I have to find homogeneous system of linear equations whose solution space is: V = span((1,-2,4,3),(1,-1,6,4),(3,-8,8,3)).
First I found vectors were linearly dependent, so I discarded the third vector to form a new base. Next I figured system will have 2 free variables and if we would use gauss-jordan elimination on matrix of a system we would get this:
$$
\begin{bmatrix}
1 & 0 & * & *\\
0 & 1 & * & * \\
\end{bmatrix}
$$
Now I don't know how to find *'s or if I am on a right path. Hope you can help me, thanks in advance.

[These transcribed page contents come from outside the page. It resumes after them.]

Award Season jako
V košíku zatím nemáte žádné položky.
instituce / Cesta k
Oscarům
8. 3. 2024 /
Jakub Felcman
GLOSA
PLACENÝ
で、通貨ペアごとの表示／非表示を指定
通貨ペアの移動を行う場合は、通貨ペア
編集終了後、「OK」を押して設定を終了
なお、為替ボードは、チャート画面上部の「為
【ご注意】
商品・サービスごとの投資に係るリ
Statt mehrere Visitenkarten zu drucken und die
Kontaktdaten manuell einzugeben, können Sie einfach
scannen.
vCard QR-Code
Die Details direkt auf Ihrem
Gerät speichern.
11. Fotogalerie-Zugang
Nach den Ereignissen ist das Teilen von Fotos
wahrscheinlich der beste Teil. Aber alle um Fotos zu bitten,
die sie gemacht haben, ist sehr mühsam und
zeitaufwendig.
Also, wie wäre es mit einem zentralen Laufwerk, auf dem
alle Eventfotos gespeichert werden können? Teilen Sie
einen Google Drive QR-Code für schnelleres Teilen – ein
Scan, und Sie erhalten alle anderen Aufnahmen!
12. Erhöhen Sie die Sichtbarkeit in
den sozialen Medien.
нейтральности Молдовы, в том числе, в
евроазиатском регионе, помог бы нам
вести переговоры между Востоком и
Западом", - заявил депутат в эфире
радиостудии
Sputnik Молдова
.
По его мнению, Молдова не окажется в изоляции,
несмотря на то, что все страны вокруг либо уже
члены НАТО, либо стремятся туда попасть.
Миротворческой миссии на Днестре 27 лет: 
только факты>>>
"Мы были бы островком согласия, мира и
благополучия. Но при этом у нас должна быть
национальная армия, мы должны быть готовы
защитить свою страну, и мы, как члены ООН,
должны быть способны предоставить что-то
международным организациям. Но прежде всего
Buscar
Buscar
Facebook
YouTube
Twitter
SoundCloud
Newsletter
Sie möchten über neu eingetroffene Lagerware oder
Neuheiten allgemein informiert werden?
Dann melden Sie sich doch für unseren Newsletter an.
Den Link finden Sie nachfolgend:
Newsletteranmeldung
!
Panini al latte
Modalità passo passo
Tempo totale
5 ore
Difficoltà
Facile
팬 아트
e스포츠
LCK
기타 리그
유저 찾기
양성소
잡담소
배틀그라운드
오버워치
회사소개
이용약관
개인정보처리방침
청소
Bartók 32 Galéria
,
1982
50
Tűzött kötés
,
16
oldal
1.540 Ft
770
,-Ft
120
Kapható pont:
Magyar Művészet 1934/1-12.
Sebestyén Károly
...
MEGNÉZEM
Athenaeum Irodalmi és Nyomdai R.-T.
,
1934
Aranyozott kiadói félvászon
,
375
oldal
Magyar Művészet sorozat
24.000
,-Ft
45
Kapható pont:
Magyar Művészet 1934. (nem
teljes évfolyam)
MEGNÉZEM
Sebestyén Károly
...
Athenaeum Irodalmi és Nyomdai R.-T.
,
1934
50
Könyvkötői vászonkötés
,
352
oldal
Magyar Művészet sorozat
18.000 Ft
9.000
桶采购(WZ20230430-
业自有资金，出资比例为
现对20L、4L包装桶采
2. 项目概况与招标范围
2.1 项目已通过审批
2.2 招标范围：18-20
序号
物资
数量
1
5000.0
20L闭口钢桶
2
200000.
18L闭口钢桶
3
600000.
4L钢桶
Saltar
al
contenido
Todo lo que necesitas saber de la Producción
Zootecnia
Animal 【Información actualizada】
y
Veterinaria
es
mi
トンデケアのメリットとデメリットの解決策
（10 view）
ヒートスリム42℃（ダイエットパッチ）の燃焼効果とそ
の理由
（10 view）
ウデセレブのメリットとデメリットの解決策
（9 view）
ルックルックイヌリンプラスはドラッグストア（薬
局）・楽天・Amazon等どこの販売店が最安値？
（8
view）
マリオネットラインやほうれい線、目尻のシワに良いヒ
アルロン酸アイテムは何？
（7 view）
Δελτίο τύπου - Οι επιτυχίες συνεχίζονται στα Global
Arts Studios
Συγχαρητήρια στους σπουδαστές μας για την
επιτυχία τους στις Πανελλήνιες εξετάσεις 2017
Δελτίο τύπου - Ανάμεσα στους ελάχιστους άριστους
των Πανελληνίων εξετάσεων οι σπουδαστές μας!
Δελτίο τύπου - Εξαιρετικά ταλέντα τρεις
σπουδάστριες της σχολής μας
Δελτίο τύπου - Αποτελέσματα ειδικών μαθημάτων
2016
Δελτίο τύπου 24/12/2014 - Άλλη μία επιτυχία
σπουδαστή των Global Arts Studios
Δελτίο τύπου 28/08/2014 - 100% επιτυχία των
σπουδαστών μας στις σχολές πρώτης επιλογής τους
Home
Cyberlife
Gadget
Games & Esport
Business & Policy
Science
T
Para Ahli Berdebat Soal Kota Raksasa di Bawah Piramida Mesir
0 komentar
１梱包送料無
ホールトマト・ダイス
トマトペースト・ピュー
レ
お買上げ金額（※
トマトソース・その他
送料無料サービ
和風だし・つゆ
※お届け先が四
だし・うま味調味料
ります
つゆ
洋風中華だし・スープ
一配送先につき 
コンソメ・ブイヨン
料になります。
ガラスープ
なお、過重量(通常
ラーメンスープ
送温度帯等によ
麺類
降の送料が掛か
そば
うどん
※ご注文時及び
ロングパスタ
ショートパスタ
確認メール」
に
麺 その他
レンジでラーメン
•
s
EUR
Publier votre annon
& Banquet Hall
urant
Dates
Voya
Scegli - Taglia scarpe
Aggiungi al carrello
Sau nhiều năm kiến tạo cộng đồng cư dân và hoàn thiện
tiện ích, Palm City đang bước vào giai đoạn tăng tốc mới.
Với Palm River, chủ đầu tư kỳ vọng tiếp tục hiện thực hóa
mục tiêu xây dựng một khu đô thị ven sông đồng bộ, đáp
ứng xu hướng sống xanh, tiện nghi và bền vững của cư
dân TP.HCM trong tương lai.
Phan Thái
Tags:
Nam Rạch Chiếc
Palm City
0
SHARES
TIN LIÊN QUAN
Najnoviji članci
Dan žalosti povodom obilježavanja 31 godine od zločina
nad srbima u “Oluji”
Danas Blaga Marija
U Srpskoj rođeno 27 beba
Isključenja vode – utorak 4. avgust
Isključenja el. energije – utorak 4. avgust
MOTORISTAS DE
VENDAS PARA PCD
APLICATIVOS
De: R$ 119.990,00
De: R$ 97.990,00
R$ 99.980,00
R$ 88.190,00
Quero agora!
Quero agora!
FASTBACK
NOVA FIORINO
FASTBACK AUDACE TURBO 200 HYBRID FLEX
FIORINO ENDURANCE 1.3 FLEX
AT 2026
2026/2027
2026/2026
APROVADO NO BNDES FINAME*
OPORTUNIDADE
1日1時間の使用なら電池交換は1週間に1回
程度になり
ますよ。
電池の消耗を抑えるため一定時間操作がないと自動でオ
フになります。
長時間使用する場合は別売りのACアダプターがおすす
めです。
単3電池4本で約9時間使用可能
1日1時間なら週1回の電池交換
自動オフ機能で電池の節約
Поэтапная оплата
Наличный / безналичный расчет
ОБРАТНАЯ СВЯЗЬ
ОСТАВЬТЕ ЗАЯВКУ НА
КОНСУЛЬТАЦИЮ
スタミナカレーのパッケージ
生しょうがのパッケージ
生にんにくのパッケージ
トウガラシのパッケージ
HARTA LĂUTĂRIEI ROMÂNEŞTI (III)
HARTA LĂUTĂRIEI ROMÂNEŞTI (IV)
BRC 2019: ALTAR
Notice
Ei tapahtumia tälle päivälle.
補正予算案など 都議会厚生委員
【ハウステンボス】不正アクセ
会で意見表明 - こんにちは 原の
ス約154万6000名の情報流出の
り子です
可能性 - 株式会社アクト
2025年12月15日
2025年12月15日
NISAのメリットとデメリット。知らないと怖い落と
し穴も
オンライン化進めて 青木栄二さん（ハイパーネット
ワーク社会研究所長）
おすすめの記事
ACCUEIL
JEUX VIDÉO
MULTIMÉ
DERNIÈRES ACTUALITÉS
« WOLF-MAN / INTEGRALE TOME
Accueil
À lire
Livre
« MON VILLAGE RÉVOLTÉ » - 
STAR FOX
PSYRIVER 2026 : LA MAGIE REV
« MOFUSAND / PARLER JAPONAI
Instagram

Actually the 3 vectors are linearly independent. For example, it is not hard to check that $$\left|\begin{array}{cccc}1 & -2 & 4 & 3 \\ 1 & -1 & 6 & 4 \\ 3 & -8 & 8 & 3 \\ 1 & 0 & 0 & 0 \end{array}\right|=-32\ne0$$ So we expect there will be just one equation. Suppose it is that the vector $(w,x,y,z)$ must satisfy $aw+bx+cy+dz=0$. Then we know that $a,b,c,d$ must satisfy:
(1) $a-2b+4c+3d=0$, (2) $a-b+6c+4d=0$, (3) $3a-8b+8c+3d=0$
Taking (2)-(1), we get $b+2c+d=0$, and taking 2(2)-(1), we get $a+8c+5d=0$. Substituting in (3) gives $d=0$. So the only possible equation is essentially $8w+2x-y=0$. It is easy to check that the three given points all satisfy it and hence all linear combinations of those points will also satisfy it.